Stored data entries
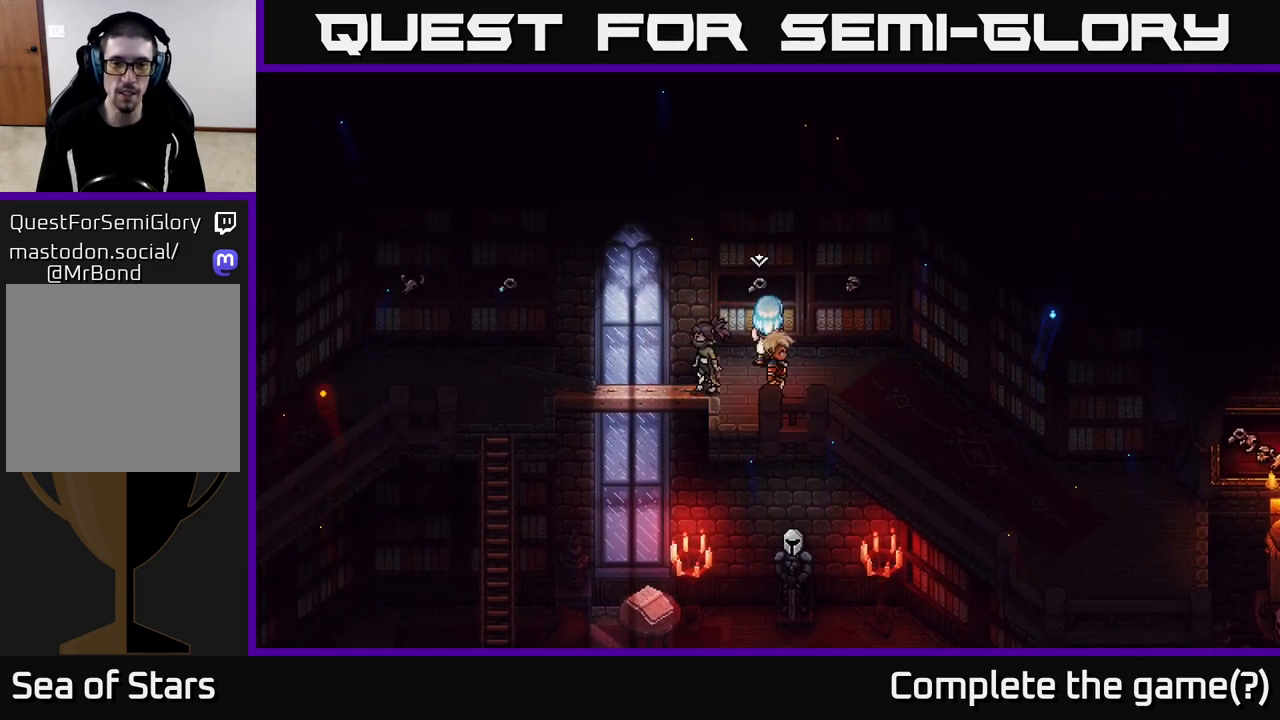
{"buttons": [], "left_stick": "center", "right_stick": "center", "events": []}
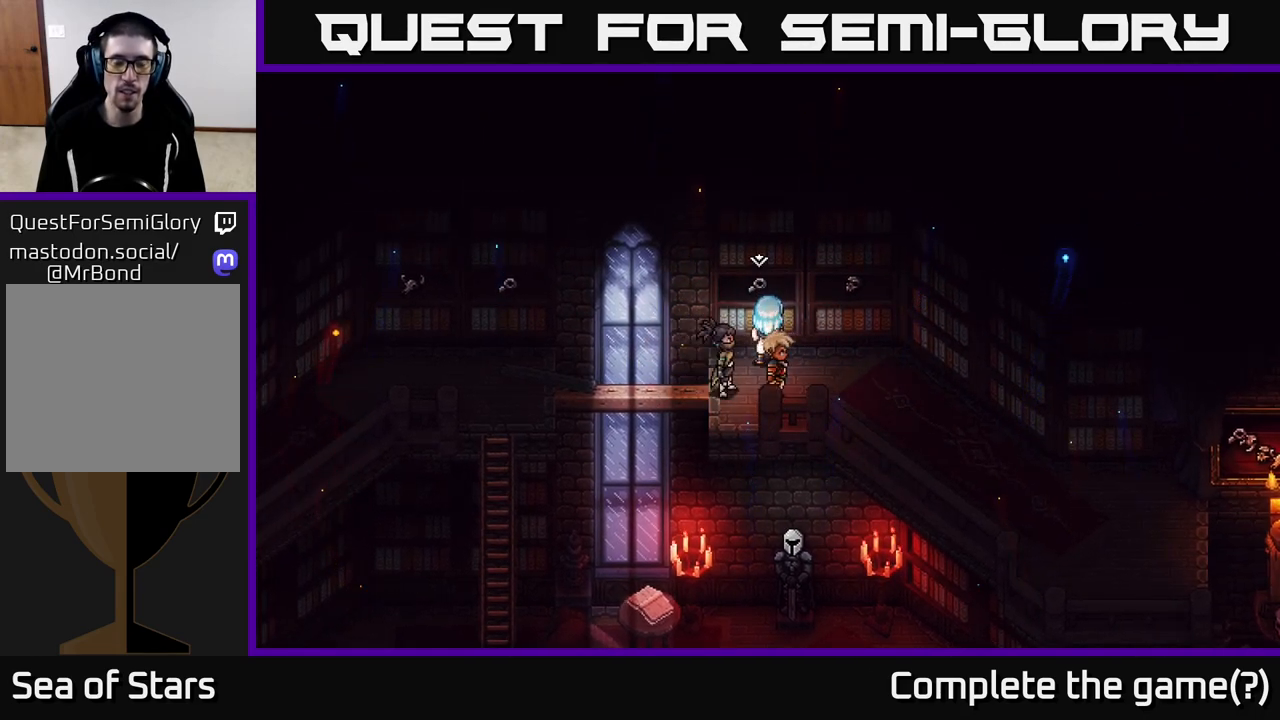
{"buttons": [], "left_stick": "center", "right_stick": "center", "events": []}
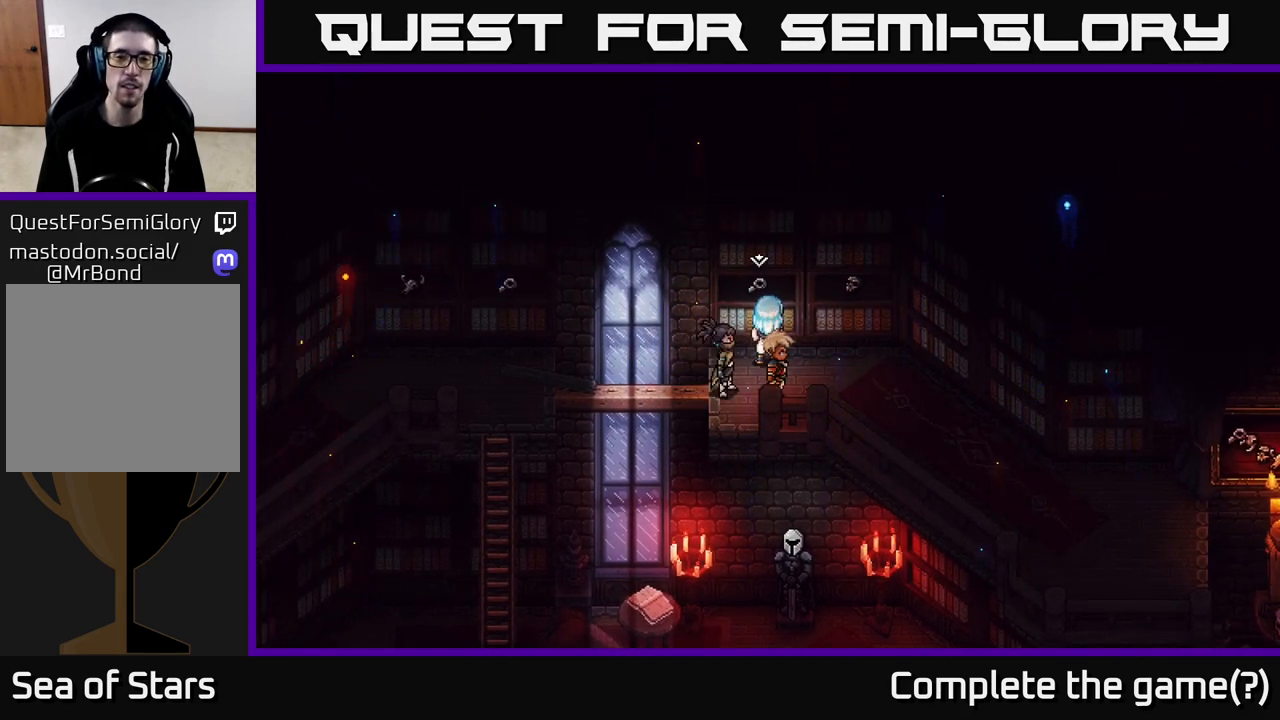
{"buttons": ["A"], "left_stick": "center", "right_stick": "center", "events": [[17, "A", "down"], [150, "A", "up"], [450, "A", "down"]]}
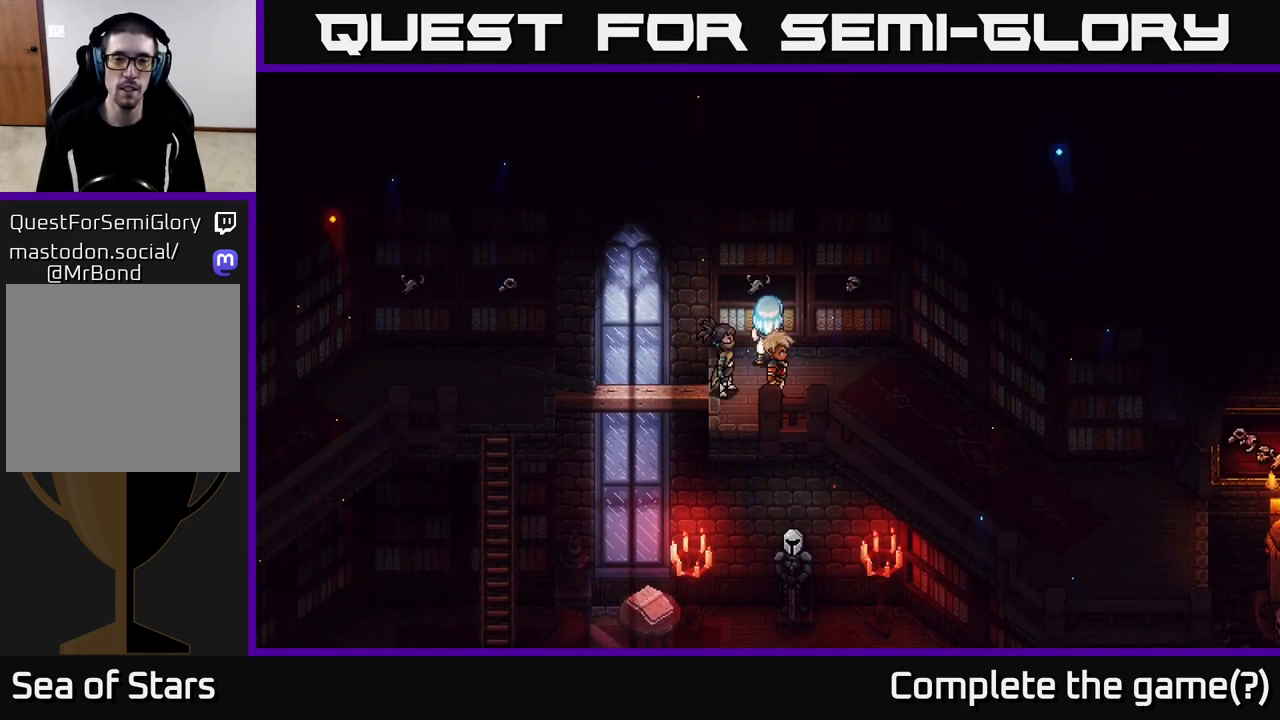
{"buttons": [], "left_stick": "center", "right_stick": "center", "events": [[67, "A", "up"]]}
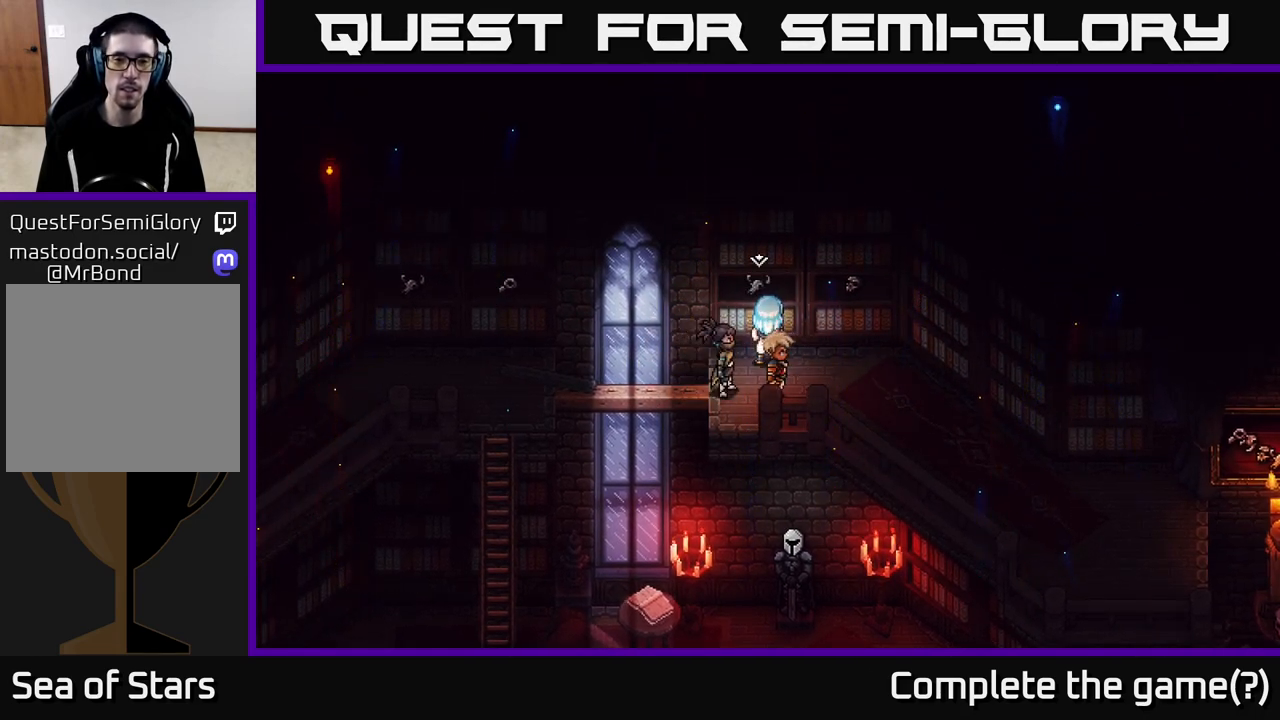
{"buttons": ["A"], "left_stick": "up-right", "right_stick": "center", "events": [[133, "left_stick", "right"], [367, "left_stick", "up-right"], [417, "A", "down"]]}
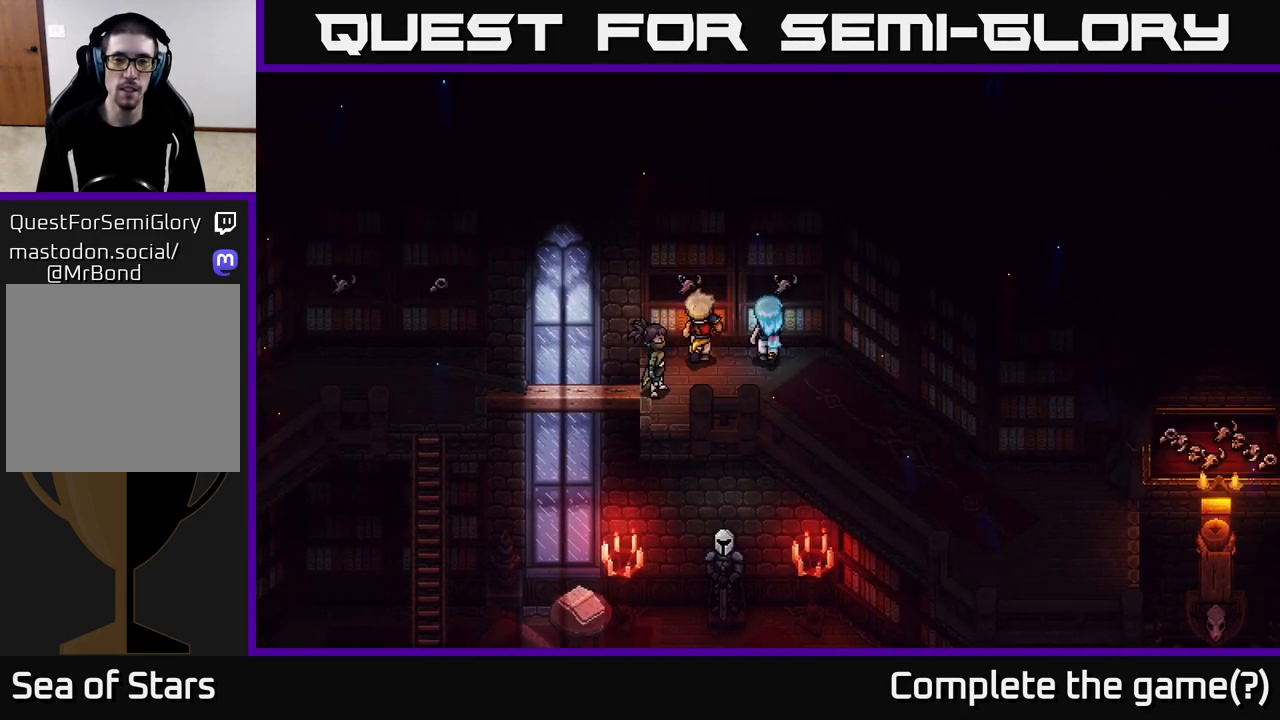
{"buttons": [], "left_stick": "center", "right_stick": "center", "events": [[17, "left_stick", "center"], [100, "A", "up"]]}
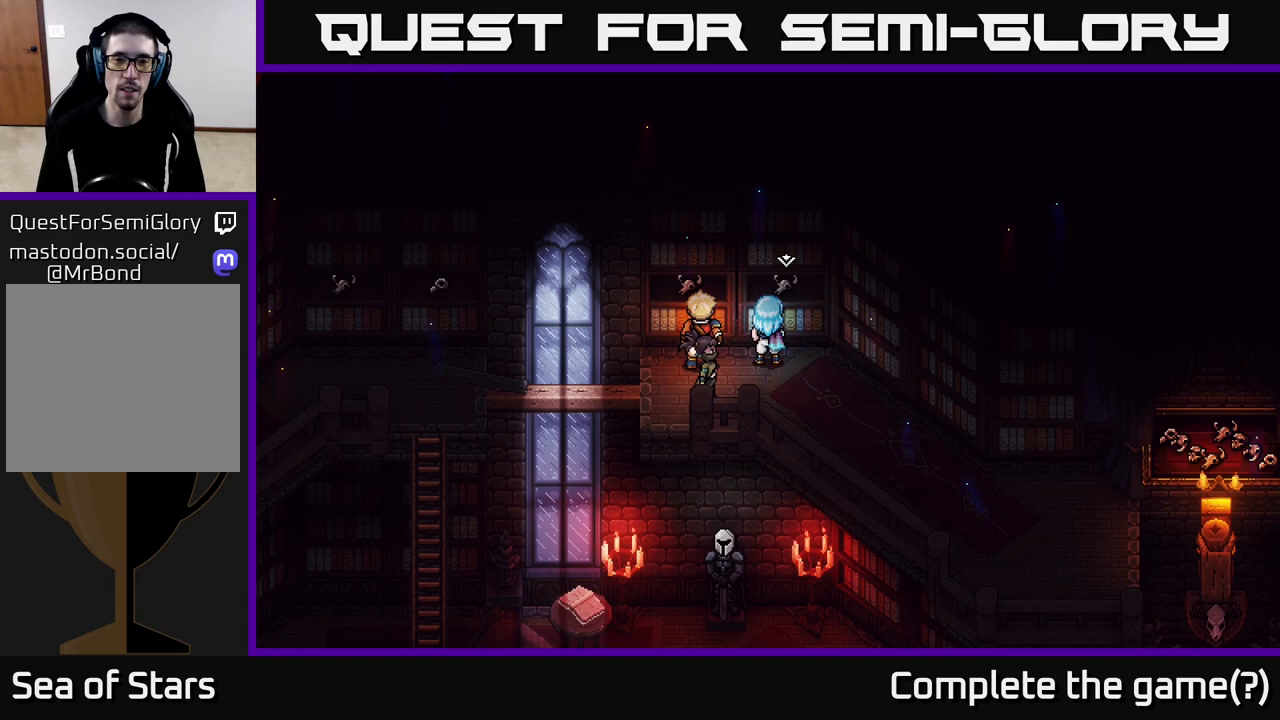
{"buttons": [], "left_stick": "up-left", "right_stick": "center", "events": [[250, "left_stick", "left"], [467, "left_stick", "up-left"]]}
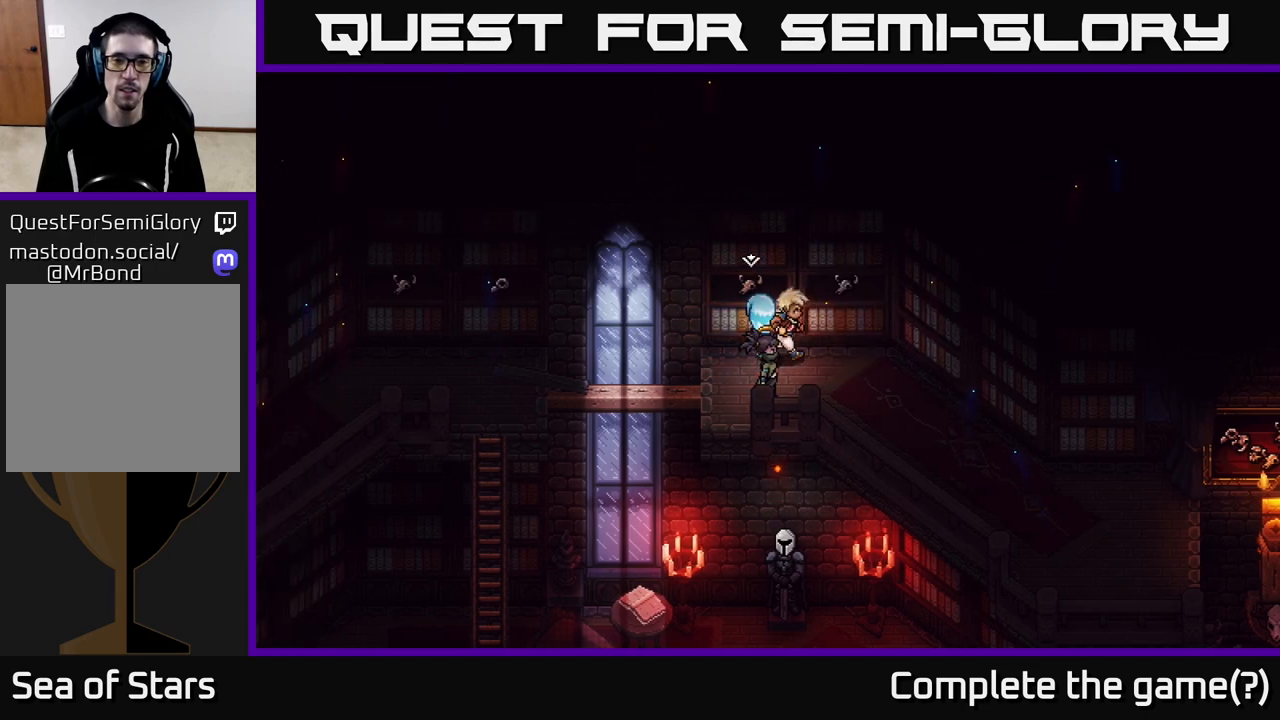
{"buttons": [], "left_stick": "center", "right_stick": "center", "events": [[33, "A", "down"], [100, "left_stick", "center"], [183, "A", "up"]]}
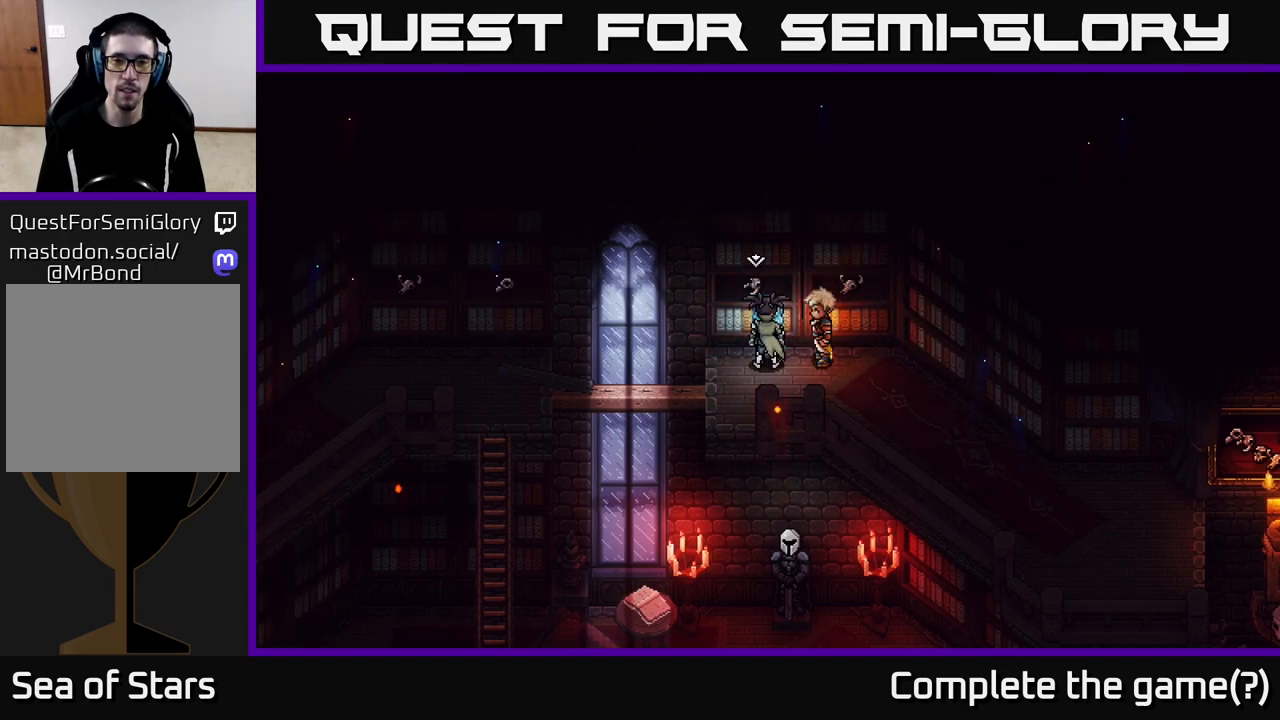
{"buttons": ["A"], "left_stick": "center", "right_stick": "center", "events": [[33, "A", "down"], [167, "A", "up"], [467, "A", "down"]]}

▶ Problem:
Return all the records exactly, excluding images.

▶ Response box:
{"buttons": [], "left_stick": "center", "right_stick": "center", "events": []}
{"buttons": [], "left_stick": "center", "right_stick": "center", "events": []}
{"buttons": ["A"], "left_stick": "center", "right_stick": "center", "events": [[17, "A", "down"], [150, "A", "up"], [450, "A", "down"]]}
{"buttons": [], "left_stick": "center", "right_stick": "center", "events": [[67, "A", "up"]]}
{"buttons": ["A"], "left_stick": "up-right", "right_stick": "center", "events": [[133, "left_stick", "right"], [367, "left_stick", "up-right"], [417, "A", "down"]]}
{"buttons": [], "left_stick": "center", "right_stick": "center", "events": [[17, "left_stick", "center"], [100, "A", "up"]]}
{"buttons": [], "left_stick": "up-left", "right_stick": "center", "events": [[250, "left_stick", "left"], [467, "left_stick", "up-left"]]}
{"buttons": [], "left_stick": "center", "right_stick": "center", "events": [[33, "A", "down"], [100, "left_stick", "center"], [183, "A", "up"]]}
{"buttons": ["A"], "left_stick": "center", "right_stick": "center", "events": [[33, "A", "down"], [167, "A", "up"], [467, "A", "down"]]}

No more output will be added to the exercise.